Reproduce word for word the portion of the Zoroastrian names passage below, from "In Zoroastrianism, there" to "an online source.".

→ **Text passage**
++++++++++++++++++++
= Names of God in Zoroastrianism =

In Zoroastrianism, there are 101 names and titles used to refer to Ahura Mazda. The list is preserved in Persian, Pazend, and Gujarati.

The names are often taken during Baj (ceremonial prayer) as part of Yasna while continuously sprinkling with the ring made of eight metals with the hair of the pure Varasya named "Vars" into the water vessel.

== List of names ==
Two translations for each name are provided below, one by Meher Baba and the other from an online source.
++++++++++++++++++++
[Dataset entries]
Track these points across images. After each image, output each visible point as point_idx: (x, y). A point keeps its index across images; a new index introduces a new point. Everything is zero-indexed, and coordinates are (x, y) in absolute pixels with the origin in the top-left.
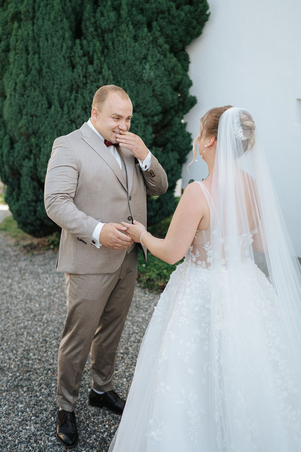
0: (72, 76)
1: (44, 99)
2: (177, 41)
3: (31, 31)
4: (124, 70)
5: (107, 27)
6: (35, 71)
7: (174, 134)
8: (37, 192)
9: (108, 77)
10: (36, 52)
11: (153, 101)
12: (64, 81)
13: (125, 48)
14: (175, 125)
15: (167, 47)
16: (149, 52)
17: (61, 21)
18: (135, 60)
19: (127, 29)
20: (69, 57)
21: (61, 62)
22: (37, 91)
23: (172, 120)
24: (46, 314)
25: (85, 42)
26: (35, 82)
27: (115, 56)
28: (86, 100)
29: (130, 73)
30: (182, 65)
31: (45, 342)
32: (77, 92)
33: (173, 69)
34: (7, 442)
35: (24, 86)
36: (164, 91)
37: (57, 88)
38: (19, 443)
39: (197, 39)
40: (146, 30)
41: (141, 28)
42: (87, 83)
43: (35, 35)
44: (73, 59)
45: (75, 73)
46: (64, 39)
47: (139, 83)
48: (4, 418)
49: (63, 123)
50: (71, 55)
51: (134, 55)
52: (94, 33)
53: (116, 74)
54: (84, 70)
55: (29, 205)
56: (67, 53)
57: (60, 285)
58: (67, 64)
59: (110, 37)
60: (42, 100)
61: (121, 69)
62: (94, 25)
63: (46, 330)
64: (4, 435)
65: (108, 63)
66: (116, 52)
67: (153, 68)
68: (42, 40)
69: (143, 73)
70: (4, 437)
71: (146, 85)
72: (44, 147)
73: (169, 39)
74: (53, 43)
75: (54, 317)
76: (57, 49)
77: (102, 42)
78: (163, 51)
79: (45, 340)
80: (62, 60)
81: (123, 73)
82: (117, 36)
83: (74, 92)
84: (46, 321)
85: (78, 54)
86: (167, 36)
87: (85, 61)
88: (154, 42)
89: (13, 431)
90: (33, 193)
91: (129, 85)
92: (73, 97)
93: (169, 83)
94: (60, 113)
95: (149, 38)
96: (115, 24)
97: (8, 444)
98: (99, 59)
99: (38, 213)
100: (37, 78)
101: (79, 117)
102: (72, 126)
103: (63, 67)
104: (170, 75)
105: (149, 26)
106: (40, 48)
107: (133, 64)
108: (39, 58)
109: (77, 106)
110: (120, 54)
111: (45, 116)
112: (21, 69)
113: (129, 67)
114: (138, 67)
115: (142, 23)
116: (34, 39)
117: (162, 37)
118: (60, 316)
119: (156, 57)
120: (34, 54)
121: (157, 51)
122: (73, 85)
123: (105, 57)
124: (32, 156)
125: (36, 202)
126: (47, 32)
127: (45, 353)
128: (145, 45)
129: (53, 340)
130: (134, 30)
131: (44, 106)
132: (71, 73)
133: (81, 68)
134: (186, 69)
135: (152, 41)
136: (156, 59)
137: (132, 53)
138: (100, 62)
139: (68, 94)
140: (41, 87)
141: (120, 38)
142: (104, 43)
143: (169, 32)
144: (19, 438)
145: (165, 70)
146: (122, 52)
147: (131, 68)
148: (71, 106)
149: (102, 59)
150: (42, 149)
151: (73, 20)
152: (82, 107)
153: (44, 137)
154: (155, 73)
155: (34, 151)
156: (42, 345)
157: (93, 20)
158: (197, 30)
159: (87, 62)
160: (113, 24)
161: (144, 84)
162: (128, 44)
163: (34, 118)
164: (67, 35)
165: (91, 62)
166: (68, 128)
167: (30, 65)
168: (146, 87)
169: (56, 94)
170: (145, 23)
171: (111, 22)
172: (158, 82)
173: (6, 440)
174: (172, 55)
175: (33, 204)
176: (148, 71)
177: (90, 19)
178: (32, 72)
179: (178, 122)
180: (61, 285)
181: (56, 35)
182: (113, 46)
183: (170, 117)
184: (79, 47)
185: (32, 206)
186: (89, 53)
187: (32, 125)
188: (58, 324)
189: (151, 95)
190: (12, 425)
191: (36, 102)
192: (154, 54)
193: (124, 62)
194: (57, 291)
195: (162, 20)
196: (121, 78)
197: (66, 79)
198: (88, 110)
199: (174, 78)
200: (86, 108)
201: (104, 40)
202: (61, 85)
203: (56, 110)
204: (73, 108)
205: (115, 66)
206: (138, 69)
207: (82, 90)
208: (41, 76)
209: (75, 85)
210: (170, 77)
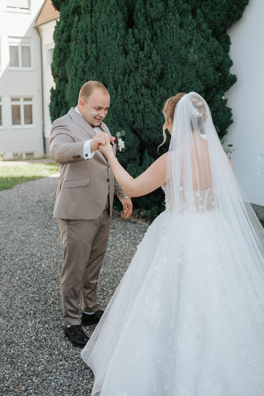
0: (125, 61)
2: (219, 25)
3: (89, 23)
4: (171, 55)
5: (156, 16)
6: (93, 58)
7: (215, 109)
9: (157, 61)
10: (94, 41)
11: (197, 81)
12: (118, 66)
13: (172, 35)
14: (216, 101)
15: (210, 31)
16: (194, 37)
17: (116, 13)
18: (181, 45)
19: (173, 17)
20: (123, 45)
21: (115, 49)
23: (213, 97)
24: (103, 268)
25: (136, 31)
26: (93, 67)
27: (163, 42)
28: (137, 82)
29: (176, 57)
30: (223, 47)
31: (103, 291)
32: (129, 76)
33: (215, 51)
34: (75, 367)
35: (83, 71)
36: (207, 71)
37: (112, 73)
38: (85, 369)
39: (237, 21)
40: (191, 17)
41: (186, 15)
42: (138, 67)
43: (93, 26)
44: (126, 46)
45: (128, 59)
46: (118, 29)
47: (185, 65)
48: (72, 349)
49: (117, 103)
50: (124, 43)
51: (180, 40)
52: (145, 22)
53: (164, 58)
54: (136, 56)
56: (120, 41)
57: (113, 243)
58: (121, 51)
59: (158, 25)
61: (168, 54)
62: (145, 15)
63: (103, 281)
64: (73, 362)
65: (156, 49)
66: (164, 39)
67: (197, 51)
68: (99, 30)
69: (188, 56)
70: (73, 364)
71: (190, 67)
73: (212, 24)
74: (109, 33)
75: (109, 270)
76: (112, 38)
77: (151, 30)
78: (206, 35)
79: (103, 289)
80: (117, 47)
81: (170, 58)
82: (165, 24)
83: (127, 75)
84: (102, 274)
85: (131, 42)
86: (210, 22)
88: (198, 28)
89: (80, 359)
91: (175, 68)
92: (126, 80)
93: (211, 64)
94: (115, 94)
95: (193, 25)
96: (163, 13)
97: (76, 369)
98: (149, 46)
100: (95, 64)
101: (131, 97)
102: (125, 105)
103: (117, 54)
104: (212, 57)
105: (194, 13)
106: (97, 38)
107: (179, 48)
108: (97, 46)
109: (130, 88)
110: (167, 40)
112: (81, 57)
113: (175, 52)
114: (183, 52)
115: (188, 11)
116: (92, 30)
117: (206, 23)
118: (115, 270)
119: (200, 41)
120: (92, 43)
121: (200, 36)
122: (126, 69)
123: (154, 43)
126: (103, 24)
127: (102, 300)
128: (190, 31)
129: (109, 290)
130: (180, 18)
132: (124, 58)
133: (133, 54)
134: (227, 50)
135: (196, 27)
136: (199, 43)
137: (178, 39)
138: (150, 48)
139: (122, 77)
140: (98, 72)
141: (167, 25)
142: (153, 30)
143: (211, 18)
144: (84, 365)
145: (208, 52)
146: (169, 39)
147: (177, 53)
148: (124, 88)
149: (152, 45)
151: (126, 12)
152: (134, 89)
154: (198, 55)
156: (100, 293)
157: (143, 11)
158: (238, 14)
159: (138, 48)
160: (162, 13)
161: (188, 66)
162: (175, 31)
164: (121, 25)
165: (142, 49)
166: (121, 107)
167: (89, 53)
168: (191, 69)
169: (111, 78)
170: (190, 11)
171: (159, 12)
172: (202, 63)
173: (74, 366)
174: (214, 39)
176: (192, 54)
177: (141, 10)
178: (90, 59)
179: (219, 99)
180: (115, 244)
181: (111, 25)
182: (161, 33)
183: (212, 95)
184: (131, 36)
186: (140, 40)
188: (113, 277)
189: (195, 76)
190: (79, 355)
192: (198, 38)
193: (171, 48)
194: (111, 248)
195: (205, 7)
196: (168, 61)
197: (120, 64)
198: (139, 91)
199: (216, 59)
200: (138, 89)
201: (153, 28)
202: (115, 69)
203: (111, 92)
204: (126, 90)
205: (163, 51)
206: (183, 53)
207: (134, 74)
208: (98, 63)
209: (128, 69)
210: (212, 58)
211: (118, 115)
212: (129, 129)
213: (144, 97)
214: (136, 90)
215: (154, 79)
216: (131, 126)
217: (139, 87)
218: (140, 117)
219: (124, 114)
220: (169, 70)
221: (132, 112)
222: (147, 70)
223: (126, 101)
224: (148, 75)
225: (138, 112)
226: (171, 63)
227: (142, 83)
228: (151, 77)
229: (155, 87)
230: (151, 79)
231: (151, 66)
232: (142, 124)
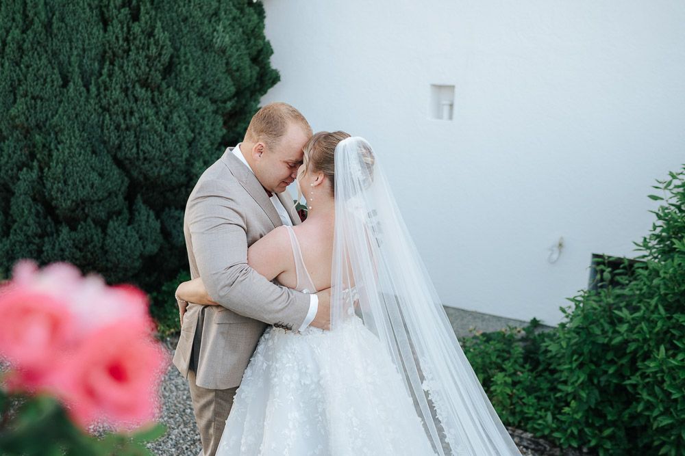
0: (104, 37)
1: (56, 71)
4: (185, 32)
6: (40, 25)
8: (42, 220)
9: (164, 42)
11: (226, 79)
12: (89, 44)
16: (222, 5)
18: (203, 16)
20: (99, 7)
21: (84, 13)
22: (43, 57)
23: (246, 105)
26: (39, 43)
27: (171, 9)
28: (127, 76)
29: (194, 36)
32: (112, 63)
33: (253, 31)
35: (20, 48)
36: (242, 64)
37: (77, 55)
42: (129, 50)
44: (105, 10)
45: (110, 33)
47: (207, 51)
49: (89, 112)
50: (102, 4)
51: (201, 8)
53: (173, 36)
54: (125, 29)
55: (30, 243)
58: (95, 18)
60: (53, 73)
61: (180, 30)
65: (161, 20)
67: (228, 29)
69: (213, 37)
71: (216, 55)
72: (58, 150)
78: (239, 4)
80: (88, 10)
81: (183, 37)
83: (107, 63)
87: (126, 15)
90: (35, 222)
91: (192, 55)
92: (105, 71)
94: (84, 94)
98: (148, 13)
99: (45, 254)
100: (43, 36)
101: (116, 102)
102: (104, 116)
103: (88, 22)
104: (249, 40)
107: (199, 22)
109: (113, 85)
110: (179, 6)
111: (58, 99)
112: (14, 20)
113: (193, 27)
114: (207, 29)
119: (231, 13)
121: (231, 4)
122: (105, 52)
123: (156, 9)
124: (35, 163)
125: (41, 237)
131: (55, 83)
132: (101, 32)
133: (119, 25)
136: (230, 16)
137: (198, 6)
138: (151, 18)
139: (96, 65)
140: (49, 52)
145: (244, 32)
146: (181, 4)
147: (196, 29)
148: (103, 85)
149: (153, 13)
150: (55, 154)
152: (121, 87)
153: (56, 134)
154: (230, 36)
155: (38, 156)
159: (129, 16)
161: (213, 54)
163: (39, 102)
165: (136, 18)
166: (96, 120)
167: (31, 14)
168: (217, 59)
169: (76, 65)
172: (235, 50)
175: (37, 240)
176: (221, 34)
178: (34, 26)
183: (244, 102)
185: (34, 244)
186: (130, 1)
187: (36, 113)
189: (224, 70)
191: (42, 76)
192: (228, 7)
193: (185, 20)
196: (181, 43)
197: (95, 41)
198: (129, 92)
199: (255, 45)
200: (127, 89)
202: (84, 50)
203: (77, 90)
204: (106, 89)
205: (171, 24)
206: (206, 31)
207: (122, 61)
208: (48, 34)
209: (110, 52)
210: (249, 43)
211: (90, 134)
212: (110, 158)
213: (139, 103)
214: (125, 90)
215: (157, 72)
216: (113, 154)
217: (130, 85)
218: (132, 139)
219: (102, 130)
220: (182, 58)
221: (118, 127)
222: (146, 56)
223: (105, 109)
224: (147, 65)
225: (128, 129)
226: (185, 47)
227: (136, 79)
228: (153, 69)
229: (159, 87)
230: (152, 73)
231: (153, 51)
232: (134, 150)
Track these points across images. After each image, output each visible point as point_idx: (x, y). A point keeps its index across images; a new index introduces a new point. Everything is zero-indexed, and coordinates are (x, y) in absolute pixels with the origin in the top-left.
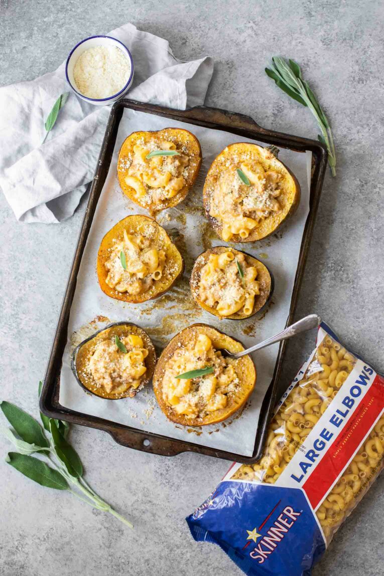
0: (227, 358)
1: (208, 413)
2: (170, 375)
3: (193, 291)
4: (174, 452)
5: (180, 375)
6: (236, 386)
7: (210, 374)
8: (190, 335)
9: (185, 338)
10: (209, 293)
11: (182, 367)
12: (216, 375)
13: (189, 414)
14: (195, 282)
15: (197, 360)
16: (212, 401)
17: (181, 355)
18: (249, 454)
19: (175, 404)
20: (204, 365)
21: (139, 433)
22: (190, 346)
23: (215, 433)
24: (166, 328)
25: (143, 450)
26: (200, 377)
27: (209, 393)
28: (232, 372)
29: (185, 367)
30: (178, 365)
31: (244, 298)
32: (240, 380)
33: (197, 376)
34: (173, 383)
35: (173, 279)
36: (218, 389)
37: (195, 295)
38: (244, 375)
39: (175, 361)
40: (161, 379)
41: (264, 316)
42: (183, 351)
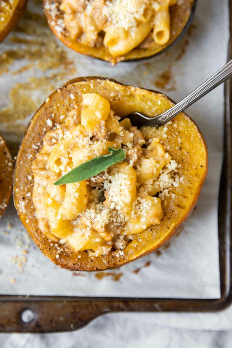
0: (144, 129)
1: (130, 237)
2: (44, 182)
3: (53, 23)
4: (81, 320)
5: (64, 177)
6: (174, 175)
7: (120, 163)
8: (66, 102)
9: (58, 108)
10: (84, 21)
11: (65, 161)
12: (131, 162)
13: (97, 247)
14: (53, 7)
15: (91, 142)
16: (135, 213)
17: (57, 140)
18: (215, 293)
19: (65, 235)
20: (105, 148)
21: (9, 301)
22: (70, 120)
23: (145, 270)
24: (21, 108)
25: (24, 330)
26: (103, 173)
27: (127, 197)
28: (160, 151)
29: (71, 159)
30: (56, 158)
31: (150, 14)
32: (178, 163)
33: (98, 172)
34: (52, 195)
35: (11, 8)
36: (142, 188)
37: (58, 30)
38: (185, 152)
39: (48, 154)
40: (29, 195)
41: (183, 51)
42: (60, 132)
++++++++++++++++++++
→ **Your solution**
In Zoroastrianism, there are 101 names and titles used to refer to Ahura Mazda. The list is preserved in Persian, Pazend, and Gujarati.

The names are often taken during Baj (ceremonial prayer) as part of Yasna while continuously sprinkling with the ring made of eight metals with the hair of the pure Varasya named "Vars" into the water vessel.

== List of names ==
Two translations for each name are provided below, one by Meher Baba and the other from an online source.